### Material to process

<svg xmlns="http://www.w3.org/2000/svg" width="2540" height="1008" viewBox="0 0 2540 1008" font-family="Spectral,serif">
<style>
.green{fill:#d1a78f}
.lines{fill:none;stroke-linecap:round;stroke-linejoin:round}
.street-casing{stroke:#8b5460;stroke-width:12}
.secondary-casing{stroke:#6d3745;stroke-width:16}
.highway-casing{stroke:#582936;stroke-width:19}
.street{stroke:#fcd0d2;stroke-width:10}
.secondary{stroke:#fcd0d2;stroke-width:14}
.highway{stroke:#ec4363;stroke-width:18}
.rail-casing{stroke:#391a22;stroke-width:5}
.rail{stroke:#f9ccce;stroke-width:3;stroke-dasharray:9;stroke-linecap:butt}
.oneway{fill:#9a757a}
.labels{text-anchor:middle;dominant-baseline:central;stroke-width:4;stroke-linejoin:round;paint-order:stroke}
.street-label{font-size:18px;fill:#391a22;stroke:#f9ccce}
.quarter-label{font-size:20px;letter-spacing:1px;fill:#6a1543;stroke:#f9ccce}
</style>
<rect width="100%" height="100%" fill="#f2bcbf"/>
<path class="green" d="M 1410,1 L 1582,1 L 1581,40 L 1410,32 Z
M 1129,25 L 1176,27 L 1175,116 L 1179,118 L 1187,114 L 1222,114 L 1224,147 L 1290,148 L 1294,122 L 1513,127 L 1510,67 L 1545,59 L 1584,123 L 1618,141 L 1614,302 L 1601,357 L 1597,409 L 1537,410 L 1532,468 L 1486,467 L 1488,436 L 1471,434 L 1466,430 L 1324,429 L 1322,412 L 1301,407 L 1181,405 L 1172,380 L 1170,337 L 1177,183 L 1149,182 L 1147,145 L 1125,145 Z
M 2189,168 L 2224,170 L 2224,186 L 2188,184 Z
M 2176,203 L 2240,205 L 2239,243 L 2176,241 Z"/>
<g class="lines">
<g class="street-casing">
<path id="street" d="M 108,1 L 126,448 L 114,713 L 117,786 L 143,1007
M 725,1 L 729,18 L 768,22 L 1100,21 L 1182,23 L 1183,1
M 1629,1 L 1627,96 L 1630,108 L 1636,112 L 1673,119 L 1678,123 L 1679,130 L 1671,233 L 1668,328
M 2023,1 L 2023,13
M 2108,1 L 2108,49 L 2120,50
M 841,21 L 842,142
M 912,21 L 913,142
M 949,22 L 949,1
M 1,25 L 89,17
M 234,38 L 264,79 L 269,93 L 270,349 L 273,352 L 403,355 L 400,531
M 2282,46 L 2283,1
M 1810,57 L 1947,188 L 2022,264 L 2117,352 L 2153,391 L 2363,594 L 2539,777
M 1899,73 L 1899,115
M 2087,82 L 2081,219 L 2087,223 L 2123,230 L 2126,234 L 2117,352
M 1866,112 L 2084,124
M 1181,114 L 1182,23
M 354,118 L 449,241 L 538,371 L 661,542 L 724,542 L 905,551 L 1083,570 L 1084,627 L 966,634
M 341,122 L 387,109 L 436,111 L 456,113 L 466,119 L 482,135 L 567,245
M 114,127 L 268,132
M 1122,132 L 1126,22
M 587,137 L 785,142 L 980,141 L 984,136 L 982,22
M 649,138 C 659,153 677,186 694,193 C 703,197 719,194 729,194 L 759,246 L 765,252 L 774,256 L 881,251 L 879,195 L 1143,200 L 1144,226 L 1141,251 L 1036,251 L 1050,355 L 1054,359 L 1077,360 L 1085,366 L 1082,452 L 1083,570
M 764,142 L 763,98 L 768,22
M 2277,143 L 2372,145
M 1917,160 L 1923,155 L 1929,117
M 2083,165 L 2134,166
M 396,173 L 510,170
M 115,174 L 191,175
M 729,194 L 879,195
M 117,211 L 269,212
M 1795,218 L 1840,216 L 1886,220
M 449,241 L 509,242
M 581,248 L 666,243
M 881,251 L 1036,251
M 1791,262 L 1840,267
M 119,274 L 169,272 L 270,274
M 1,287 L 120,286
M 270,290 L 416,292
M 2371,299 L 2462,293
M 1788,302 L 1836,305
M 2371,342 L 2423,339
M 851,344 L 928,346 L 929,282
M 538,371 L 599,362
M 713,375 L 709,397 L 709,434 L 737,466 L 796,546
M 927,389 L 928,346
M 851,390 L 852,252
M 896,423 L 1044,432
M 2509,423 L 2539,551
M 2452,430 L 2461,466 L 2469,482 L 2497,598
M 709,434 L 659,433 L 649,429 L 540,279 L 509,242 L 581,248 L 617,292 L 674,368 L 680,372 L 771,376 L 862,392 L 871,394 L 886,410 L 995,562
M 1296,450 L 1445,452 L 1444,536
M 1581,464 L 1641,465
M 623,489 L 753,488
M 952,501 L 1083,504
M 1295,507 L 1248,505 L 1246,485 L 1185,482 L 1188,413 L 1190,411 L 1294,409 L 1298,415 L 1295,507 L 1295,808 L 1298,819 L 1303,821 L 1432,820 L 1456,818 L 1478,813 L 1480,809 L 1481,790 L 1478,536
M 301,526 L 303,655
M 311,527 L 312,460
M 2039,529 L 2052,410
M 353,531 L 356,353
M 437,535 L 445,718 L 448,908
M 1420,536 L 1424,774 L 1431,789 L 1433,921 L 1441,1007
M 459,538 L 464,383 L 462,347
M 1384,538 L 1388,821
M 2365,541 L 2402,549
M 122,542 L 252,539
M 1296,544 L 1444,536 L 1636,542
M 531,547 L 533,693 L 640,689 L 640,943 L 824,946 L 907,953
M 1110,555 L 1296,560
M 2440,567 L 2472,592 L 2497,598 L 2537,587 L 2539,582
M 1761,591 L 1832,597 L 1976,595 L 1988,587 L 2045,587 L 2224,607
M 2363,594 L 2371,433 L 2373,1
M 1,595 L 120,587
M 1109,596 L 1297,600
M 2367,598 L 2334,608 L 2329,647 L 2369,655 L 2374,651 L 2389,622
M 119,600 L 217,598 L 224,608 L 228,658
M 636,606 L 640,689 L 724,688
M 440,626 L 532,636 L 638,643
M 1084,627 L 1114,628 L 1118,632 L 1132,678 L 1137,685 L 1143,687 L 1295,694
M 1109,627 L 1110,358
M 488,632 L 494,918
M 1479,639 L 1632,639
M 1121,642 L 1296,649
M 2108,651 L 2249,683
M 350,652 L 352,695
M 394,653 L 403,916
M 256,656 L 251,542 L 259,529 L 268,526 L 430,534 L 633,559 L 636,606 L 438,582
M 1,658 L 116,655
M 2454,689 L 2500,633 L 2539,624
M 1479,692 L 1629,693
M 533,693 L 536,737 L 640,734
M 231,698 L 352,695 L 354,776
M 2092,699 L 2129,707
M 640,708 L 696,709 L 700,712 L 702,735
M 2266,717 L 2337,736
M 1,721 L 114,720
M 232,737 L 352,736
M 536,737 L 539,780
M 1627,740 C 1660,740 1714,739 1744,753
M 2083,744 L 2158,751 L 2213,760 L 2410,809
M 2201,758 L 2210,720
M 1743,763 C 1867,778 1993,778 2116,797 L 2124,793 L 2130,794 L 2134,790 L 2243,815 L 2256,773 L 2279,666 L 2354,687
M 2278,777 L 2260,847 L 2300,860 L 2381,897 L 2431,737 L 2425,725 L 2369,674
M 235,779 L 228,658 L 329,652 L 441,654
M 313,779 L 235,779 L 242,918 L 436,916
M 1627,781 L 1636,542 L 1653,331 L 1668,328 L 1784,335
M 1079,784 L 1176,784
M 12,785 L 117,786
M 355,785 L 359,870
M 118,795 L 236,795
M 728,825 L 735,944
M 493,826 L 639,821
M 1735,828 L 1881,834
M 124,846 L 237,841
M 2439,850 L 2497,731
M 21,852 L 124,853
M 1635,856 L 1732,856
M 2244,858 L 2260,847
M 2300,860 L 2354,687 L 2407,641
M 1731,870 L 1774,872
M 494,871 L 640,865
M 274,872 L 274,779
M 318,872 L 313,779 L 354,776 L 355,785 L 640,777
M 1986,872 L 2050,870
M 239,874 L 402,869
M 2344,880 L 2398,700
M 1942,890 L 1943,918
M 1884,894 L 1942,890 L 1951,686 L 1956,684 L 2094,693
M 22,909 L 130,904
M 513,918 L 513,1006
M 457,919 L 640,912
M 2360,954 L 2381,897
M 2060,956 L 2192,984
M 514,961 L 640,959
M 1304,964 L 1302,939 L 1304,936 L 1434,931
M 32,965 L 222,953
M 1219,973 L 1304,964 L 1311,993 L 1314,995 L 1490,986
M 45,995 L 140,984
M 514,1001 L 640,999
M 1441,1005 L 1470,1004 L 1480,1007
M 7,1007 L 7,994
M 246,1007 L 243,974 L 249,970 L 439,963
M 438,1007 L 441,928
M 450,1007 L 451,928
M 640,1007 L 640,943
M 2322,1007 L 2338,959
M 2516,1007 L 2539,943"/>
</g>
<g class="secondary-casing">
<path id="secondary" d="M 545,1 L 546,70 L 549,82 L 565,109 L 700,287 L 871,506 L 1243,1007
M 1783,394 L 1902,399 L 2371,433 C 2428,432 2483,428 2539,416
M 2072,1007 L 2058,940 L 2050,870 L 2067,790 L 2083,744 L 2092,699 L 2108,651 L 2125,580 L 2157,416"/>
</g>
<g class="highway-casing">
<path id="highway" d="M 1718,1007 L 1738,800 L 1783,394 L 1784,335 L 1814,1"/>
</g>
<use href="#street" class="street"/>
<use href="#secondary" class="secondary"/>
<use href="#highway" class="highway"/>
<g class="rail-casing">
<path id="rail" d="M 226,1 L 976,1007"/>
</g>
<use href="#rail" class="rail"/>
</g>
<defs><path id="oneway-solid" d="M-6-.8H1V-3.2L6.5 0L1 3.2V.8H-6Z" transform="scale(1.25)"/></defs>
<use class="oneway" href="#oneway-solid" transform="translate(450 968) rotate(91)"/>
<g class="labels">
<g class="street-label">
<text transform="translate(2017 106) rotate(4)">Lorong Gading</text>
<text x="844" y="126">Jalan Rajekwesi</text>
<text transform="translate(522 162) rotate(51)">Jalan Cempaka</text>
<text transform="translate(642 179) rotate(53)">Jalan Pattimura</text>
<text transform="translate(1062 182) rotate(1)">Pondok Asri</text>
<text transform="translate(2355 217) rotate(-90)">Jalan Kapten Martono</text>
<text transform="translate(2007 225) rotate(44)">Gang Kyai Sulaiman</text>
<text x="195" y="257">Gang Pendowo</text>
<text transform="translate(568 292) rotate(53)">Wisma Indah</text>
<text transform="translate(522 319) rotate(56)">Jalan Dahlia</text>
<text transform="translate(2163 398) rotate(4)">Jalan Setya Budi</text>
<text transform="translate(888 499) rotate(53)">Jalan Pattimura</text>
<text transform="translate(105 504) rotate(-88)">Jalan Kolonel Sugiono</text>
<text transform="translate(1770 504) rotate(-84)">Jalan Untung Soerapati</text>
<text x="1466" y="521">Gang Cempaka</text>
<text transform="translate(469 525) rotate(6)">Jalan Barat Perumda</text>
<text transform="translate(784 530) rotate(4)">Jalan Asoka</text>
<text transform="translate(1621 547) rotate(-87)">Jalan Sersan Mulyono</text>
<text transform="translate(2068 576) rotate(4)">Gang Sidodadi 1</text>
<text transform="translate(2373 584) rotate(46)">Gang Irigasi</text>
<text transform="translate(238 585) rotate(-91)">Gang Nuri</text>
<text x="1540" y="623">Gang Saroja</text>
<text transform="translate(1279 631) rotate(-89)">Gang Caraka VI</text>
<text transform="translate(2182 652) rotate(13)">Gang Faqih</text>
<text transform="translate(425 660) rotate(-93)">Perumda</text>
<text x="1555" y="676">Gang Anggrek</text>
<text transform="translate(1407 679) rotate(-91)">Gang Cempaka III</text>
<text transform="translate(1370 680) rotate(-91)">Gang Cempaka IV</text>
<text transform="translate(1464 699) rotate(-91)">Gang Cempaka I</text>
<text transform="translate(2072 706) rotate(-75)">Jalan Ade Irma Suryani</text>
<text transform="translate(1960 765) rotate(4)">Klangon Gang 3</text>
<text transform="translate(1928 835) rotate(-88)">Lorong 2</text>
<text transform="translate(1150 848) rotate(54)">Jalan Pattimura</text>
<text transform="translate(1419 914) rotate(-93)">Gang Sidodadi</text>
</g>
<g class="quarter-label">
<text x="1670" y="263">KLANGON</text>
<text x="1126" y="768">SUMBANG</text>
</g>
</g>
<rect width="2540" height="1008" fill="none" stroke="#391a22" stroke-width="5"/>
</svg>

######

■ **What is expected**:
Extract the lines of the preceding material that run from the line with "M 713,375 L" through the line with "M 1079,784 L 1176,784", inclusive, reproducing them exactly and adding nothing.

■ **Written solution**:
M 713,375 L 709,397 L 709,434 L 737,466 L 796,546
M 927,389 L 928,346
M 851,390 L 852,252
M 896,423 L 1044,432
M 2509,423 L 2539,551
M 2452,430 L 2461,466 L 2469,482 L 2497,598
M 709,434 L 659,433 L 649,429 L 540,279 L 509,242 L 581,248 L 617,292 L 674,368 L 680,372 L 771,376 L 862,392 L 871,394 L 886,410 L 995,562
M 1296,450 L 1445,452 L 1444,536
M 1581,464 L 1641,465
M 623,489 L 753,488
M 952,501 L 1083,504
M 1295,507 L 1248,505 L 1246,485 L 1185,482 L 1188,413 L 1190,411 L 1294,409 L 1298,415 L 1295,507 L 1295,808 L 1298,819 L 1303,821 L 1432,820 L 1456,818 L 1478,813 L 1480,809 L 1481,790 L 1478,536
M 301,526 L 303,655
M 311,527 L 312,460
M 2039,529 L 2052,410
M 353,531 L 356,353
M 437,535 L 445,718 L 448,908
M 1420,536 L 1424,774 L 1431,789 L 1433,921 L 1441,1007
M 459,538 L 464,383 L 462,347
M 1384,538 L 1388,821
M 2365,541 L 2402,549
M 122,542 L 252,539
M 1296,544 L 1444,536 L 1636,542
M 531,547 L 533,693 L 640,689 L 640,943 L 824,946 L 907,953
M 1110,555 L 1296,560
M 2440,567 L 2472,592 L 2497,598 L 2537,587 L 2539,582
M 1761,591 L 1832,597 L 1976,595 L 1988,587 L 2045,587 L 2224,607
M 2363,594 L 2371,433 L 2373,1
M 1,595 L 120,587
M 1109,596 L 1297,600
M 2367,598 L 2334,608 L 2329,647 L 2369,655 L 2374,651 L 2389,622
M 119,600 L 217,598 L 224,608 L 228,658
M 636,606 L 640,689 L 724,688
M 440,626 L 532,636 L 638,643
M 1084,627 L 1114,628 L 1118,632 L 1132,678 L 1137,685 L 1143,687 L 1295,694
M 1109,627 L 1110,358
M 488,632 L 494,918
M 1479,639 L 1632,639
M 1121,642 L 1296,649
M 2108,651 L 2249,683
M 350,652 L 352,695
M 394,653 L 403,916
M 256,656 L 251,542 L 259,529 L 268,526 L 430,534 L 633,559 L 636,606 L 438,582
M 1,658 L 116,655
M 2454,689 L 2500,633 L 2539,624
M 1479,692 L 1629,693
M 533,693 L 536,737 L 640,734
M 231,698 L 352,695 L 354,776
M 2092,699 L 2129,707
M 640,708 L 696,709 L 700,712 L 702,735
M 2266,717 L 2337,736
M 1,721 L 114,720
M 232,737 L 352,736
M 536,737 L 539,780
M 1627,740 C 1660,740 1714,739 1744,753
M 2083,744 L 2158,751 L 2213,760 L 2410,809
M 2201,758 L 2210,720
M 1743,763 C 1867,778 1993,778 2116,797 L 2124,793 L 2130,794 L 2134,790 L 2243,815 L 2256,773 L 2279,666 L 2354,687
M 2278,777 L 2260,847 L 2300,860 L 2381,897 L 2431,737 L 2425,725 L 2369,674
M 235,779 L 228,658 L 329,652 L 441,654
M 313,779 L 235,779 L 242,918 L 436,916
M 1627,781 L 1636,542 L 1653,331 L 1668,328 L 1784,335
M 1079,784 L 1176,784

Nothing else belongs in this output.